Continuing the description of books on words in the list given in post 1, which you’ll find here.
Book 6: A Dictionary of Rhyming Slang, by Julian Franklyn.
On with the info.
Paperback, 200 pages. It was published by Routledge & Kegan Paul in 1960 (yes, really!); my version is a reprint from 1981. Original cost was £4.95, and the 1975 edition (the one I have) is currently available new at £30.53, or as a used book at around £2.20.
There are a few illustrations (uncredited) to amuse.
The words are presented in alphabetical order (it is, after all, a dictionary) with the rhyming slang given in bold font and the meaning given in italics followed by information about origins and other interesting stuff.
I bought it out of interest coupled with a very occasional need to understand a few fairly obscure examples of the vernacular employed by friends and neighbours when resident not far from London (the major, though by no means exclusive, source of this peculiar linguistic affectation) in Colchester, Essex.
‘jam-jar (1) Tramcar, (2) motor-car. (1) was the original late 19C. meaning which, during the first decade of 20C. became displaced into (2). In the R.A.F. during the second war, an armoured car was meant. See also JAR OF…
jam-tart (1) Sweetheart, (2) mart. The term arises in mid-19C., and from its restricted use to describe one’s own particular ‘best girl’, it was extended to include all girls and young women. It is one of the few rhyming slang terms to be reduced to its second element instead of its first. Its second meaning mart was originally applied to (or on) the Stock Exchange, and the fusion of the two had the effect of implying immorality to a girl or woman described as a ‘tart’. This word is used by all ages, both sexes, and in every social class, hence it is almost a colloquialism. Among boys and young men the word generally means simply ‘girl’ with no reflection on her morality.

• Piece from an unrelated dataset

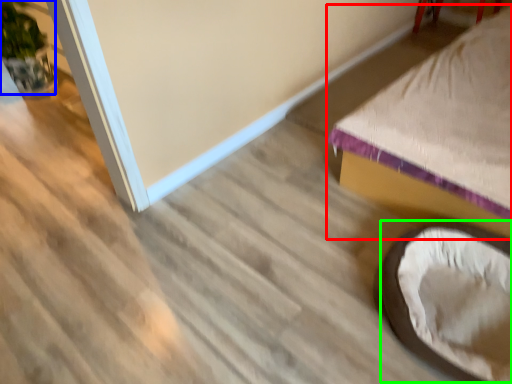
Question: Which object is positioned closest to furniture (highlighted by a red box)? Select from plant (highlighted by a blue box) and bean bag chair (highlighted by a green box).

Choices:
 (A) plant
 (B) bean bag chair

Answer: (B)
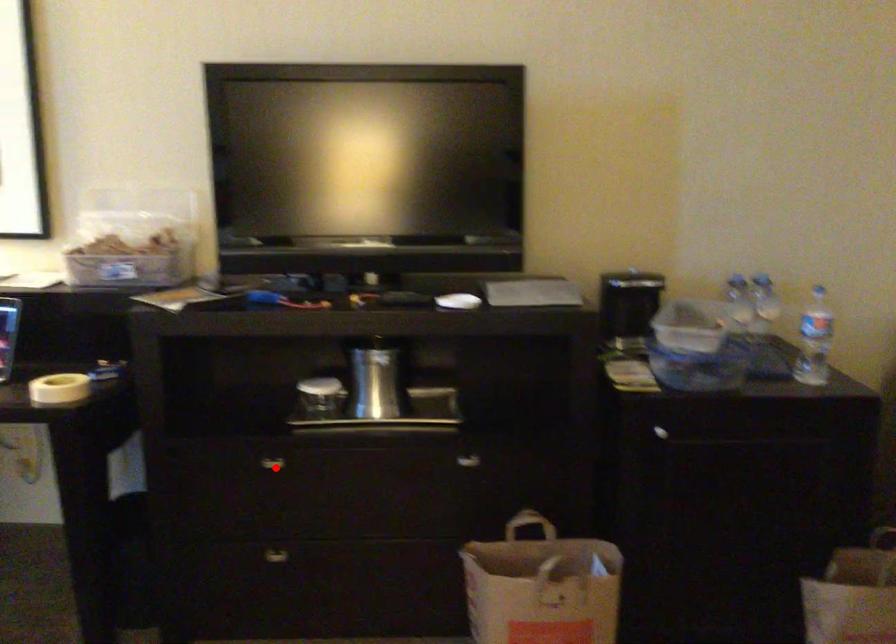
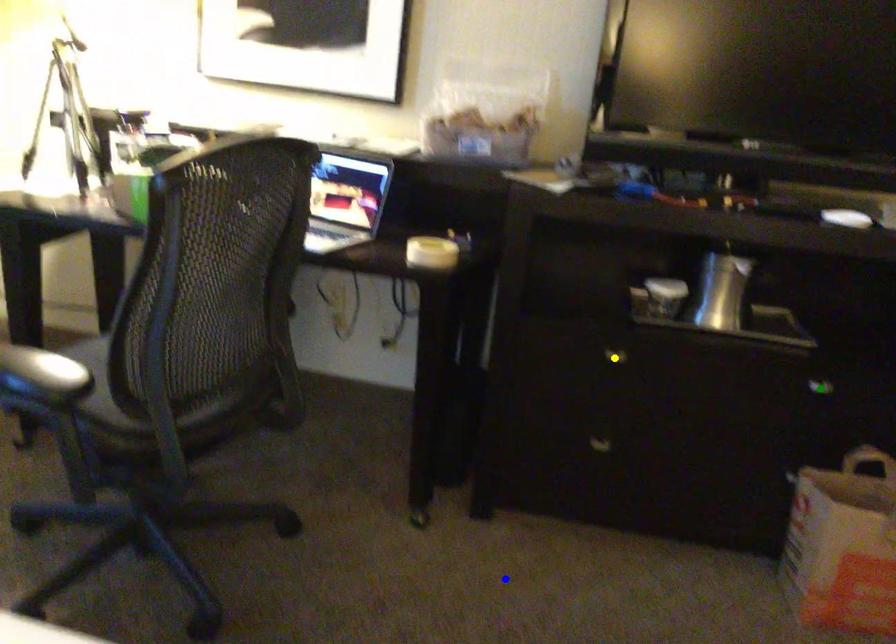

When immoral women make use of the word they are often doing so in order to be ‘tough’ and express contempt for their respectable sisters. Used by respectable, middle-aged, and particularly married women, the word carries an inference of immorality, and is strongly tinctured with spite.’
Of course, the book, its language and the underlying moral sense, are all of their time. People and words have moved on since 1975, and, in UK at any rate, ‘tart’ is now almost entirely used in its pejorative form, and a wise man or woman would be very careful how it was employed, if at all!